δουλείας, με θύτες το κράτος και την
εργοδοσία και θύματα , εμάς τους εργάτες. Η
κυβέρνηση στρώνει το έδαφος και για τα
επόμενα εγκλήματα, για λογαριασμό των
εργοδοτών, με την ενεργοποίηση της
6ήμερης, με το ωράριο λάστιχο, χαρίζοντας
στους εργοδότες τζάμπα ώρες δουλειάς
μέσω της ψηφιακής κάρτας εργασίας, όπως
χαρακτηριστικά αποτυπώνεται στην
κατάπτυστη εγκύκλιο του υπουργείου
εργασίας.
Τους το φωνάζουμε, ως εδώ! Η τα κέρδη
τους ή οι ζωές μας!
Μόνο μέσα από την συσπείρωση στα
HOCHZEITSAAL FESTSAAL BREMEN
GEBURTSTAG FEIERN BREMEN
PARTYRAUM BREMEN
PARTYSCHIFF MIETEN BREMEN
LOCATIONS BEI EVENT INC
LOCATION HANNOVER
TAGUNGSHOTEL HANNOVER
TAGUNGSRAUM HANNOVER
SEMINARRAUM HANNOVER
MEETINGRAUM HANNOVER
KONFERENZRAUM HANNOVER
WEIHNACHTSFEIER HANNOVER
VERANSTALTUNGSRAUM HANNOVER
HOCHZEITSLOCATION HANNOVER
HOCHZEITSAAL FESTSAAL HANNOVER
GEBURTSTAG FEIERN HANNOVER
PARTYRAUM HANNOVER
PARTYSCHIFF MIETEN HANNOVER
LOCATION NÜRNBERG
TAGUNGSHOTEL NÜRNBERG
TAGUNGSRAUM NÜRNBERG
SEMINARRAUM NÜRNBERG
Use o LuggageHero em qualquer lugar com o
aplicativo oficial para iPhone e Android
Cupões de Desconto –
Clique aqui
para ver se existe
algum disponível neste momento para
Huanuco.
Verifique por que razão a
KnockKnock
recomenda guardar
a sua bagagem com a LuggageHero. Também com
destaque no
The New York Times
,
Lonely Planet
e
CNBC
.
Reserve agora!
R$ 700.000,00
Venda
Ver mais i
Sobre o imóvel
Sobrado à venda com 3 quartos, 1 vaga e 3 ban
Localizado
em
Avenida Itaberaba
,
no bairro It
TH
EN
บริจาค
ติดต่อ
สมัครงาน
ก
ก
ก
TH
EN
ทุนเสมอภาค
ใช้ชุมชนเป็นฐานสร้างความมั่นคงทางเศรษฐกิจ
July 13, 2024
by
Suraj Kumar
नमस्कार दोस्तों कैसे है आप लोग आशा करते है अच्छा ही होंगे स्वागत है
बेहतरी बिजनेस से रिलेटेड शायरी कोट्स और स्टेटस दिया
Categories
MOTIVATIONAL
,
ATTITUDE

━━━━━━━━

#### Exercise objective:
Nothing may be left out. Retype all the entries exactly.

#### Reply:
δουλείας, με θύτες το κράτος και την
εργοδοσία και θύματα , εμάς τους εργάτες. Η
κυβέρνηση στρώνει το έδαφος και για τα
επόμενα εγκλήματα, για λογαριασμό των
εργοδοτών, με την ενεργοποίηση της
6ήμερης, με το ωράριο λάστιχο, χαρίζοντας
στους εργοδότες τζάμπα ώρες δουλειάς
μέσω της ψηφιακής κάρτας εργασίας, όπως
χαρακτηριστικά αποτυπώνεται στην
κατάπτυστη εγκύκλιο του υπουργείου
εργασίας.
Τους το φωνάζουμε, ως εδώ! Η τα κέρδη
τους ή οι ζωές μας!
Μόνο μέσα από την συσπείρωση στα
HOCHZEITSAAL FESTSAAL BREMEN
GEBURTSTAG FEIERN BREMEN
PARTYRAUM BREMEN
PARTYSCHIFF MIETEN BREMEN
LOCATIONS BEI EVENT INC
LOCATION HANNOVER
TAGUNGSHOTEL HANNOVER
TAGUNGSRAUM HANNOVER
SEMINARRAUM HANNOVER
MEETINGRAUM HANNOVER
KONFERENZRAUM HANNOVER
WEIHNACHTSFEIER HANNOVER
VERANSTALTUNGSRAUM HANNOVER
HOCHZEITSLOCATION HANNOVER
HOCHZEITSAAL FESTSAAL HANNOVER
GEBURTSTAG FEIERN HANNOVER
PARTYRAUM HANNOVER
PARTYSCHIFF MIETEN HANNOVER
LOCATION NÜRNBERG
TAGUNGSHOTEL NÜRNBERG
TAGUNGSRAUM NÜRNBERG
SEMINARRAUM NÜRNBERG
Use o LuggageHero em qualquer lugar com o
aplicativo oficial para iPhone e Android
Cupões de Desconto –
Clique aqui
para ver se existe
algum disponível neste momento para
Huanuco.
Verifique por que razão a
KnockKnock
recomenda guardar
a sua bagagem com a LuggageHero. Também com
destaque no
The New York Times
,
Lonely Planet
e
CNBC
.
Reserve agora!
R$ 700.000,00
Venda
Ver mais i
Sobre o imóvel
Sobrado à venda com 3 quartos, 1 vaga e 3 ban
Localizado
em
Avenida Itaberaba
,
no bairro It
TH
EN
บริจาค
ติดต่อ
สมัครงาน
ก
ก
ก
TH
EN
ทุนเสมอภาค
ใช้ชุมชนเป็นฐานสร้างความมั่นคงทางเศรษฐกิจ
July 13, 2024
by
Suraj Kumar
नमस्कार दोस्तों कैसे है आप लोग आशा करते है अच्छा ही होंगे स्वागत है
बेहतरी बिजनेस से रिलेटेड शायरी कोट्स और स्टेटस दिया
Categories
MOTIVATIONAL
,
ATTITUDE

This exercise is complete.